Saved data entries:

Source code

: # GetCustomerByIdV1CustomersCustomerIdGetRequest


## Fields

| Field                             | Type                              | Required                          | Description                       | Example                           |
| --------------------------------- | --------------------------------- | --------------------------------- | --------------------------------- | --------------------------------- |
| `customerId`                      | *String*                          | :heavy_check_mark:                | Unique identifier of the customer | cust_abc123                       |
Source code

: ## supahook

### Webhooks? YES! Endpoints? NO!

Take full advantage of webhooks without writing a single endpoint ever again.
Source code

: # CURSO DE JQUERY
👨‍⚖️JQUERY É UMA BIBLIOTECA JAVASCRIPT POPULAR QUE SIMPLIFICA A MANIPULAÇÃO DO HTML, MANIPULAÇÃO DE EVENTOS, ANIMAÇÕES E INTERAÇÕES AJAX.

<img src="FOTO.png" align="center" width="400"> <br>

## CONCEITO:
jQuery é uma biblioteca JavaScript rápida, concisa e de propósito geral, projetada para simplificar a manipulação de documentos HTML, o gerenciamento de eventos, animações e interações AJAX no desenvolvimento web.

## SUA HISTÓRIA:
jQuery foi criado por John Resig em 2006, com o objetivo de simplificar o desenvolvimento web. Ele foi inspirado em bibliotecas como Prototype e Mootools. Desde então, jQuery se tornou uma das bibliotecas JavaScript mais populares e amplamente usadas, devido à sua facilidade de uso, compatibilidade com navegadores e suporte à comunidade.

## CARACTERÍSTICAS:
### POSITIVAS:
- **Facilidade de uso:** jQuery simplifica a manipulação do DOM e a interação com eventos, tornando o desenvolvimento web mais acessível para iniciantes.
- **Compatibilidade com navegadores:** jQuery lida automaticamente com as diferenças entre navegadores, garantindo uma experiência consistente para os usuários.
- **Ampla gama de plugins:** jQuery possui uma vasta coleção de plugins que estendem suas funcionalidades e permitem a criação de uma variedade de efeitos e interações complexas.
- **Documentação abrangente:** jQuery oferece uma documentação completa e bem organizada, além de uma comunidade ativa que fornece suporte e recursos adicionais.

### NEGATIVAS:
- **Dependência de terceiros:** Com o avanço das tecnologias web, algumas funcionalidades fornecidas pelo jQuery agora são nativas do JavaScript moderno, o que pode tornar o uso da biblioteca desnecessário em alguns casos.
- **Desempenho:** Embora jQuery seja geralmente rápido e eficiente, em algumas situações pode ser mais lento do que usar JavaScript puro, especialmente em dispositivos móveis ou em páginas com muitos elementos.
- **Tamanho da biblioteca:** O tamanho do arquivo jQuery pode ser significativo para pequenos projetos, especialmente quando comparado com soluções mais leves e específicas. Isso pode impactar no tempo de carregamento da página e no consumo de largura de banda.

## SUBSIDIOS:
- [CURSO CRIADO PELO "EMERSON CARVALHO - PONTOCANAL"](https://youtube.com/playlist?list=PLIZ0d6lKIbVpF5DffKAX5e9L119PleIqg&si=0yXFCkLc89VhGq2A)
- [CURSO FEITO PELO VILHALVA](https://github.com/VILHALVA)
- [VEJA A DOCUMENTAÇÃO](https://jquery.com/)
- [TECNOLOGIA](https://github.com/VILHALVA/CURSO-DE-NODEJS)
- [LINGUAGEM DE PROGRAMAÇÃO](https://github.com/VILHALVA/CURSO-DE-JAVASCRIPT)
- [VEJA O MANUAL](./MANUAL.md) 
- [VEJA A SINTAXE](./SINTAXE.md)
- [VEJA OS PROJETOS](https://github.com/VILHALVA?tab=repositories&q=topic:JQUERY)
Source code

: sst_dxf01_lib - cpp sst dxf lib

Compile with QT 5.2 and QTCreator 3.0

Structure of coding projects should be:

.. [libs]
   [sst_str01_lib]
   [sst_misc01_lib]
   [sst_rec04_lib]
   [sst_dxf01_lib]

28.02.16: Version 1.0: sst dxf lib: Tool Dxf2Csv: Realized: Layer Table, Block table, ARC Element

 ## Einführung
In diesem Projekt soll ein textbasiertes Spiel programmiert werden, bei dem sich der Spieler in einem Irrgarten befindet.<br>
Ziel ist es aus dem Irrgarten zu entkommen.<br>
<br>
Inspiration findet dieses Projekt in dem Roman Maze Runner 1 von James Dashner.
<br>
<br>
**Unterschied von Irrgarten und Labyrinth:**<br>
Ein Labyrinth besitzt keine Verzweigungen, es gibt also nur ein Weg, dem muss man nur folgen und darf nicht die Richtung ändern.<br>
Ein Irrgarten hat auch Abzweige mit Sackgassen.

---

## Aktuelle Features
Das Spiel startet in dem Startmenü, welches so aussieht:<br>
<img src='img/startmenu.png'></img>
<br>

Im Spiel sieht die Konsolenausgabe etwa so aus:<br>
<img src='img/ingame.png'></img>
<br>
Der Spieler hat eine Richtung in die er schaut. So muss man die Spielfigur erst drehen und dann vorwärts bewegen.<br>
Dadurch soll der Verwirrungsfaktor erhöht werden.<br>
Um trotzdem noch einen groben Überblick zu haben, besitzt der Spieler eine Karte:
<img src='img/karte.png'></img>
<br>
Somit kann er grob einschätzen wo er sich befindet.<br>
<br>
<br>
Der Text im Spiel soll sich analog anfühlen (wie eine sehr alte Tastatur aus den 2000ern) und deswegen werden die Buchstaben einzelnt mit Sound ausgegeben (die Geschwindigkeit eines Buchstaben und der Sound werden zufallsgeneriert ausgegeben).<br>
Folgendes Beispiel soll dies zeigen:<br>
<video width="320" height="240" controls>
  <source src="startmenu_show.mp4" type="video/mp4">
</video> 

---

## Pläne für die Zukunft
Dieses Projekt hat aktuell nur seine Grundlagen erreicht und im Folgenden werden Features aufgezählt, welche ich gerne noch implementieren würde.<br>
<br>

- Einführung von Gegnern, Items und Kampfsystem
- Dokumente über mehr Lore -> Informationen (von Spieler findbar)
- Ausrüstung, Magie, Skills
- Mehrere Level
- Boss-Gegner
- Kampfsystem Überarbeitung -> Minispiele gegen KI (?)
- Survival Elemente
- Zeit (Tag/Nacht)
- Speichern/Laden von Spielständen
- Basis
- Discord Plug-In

• _YOUR GOAL_
Copy task for the entries above: every line with the string "video".

• _SOLVED EXERCISE_
<video width="320" height="240" controls>
  <source src="startmenu_show.mp4" type="video/mp4">
</video> 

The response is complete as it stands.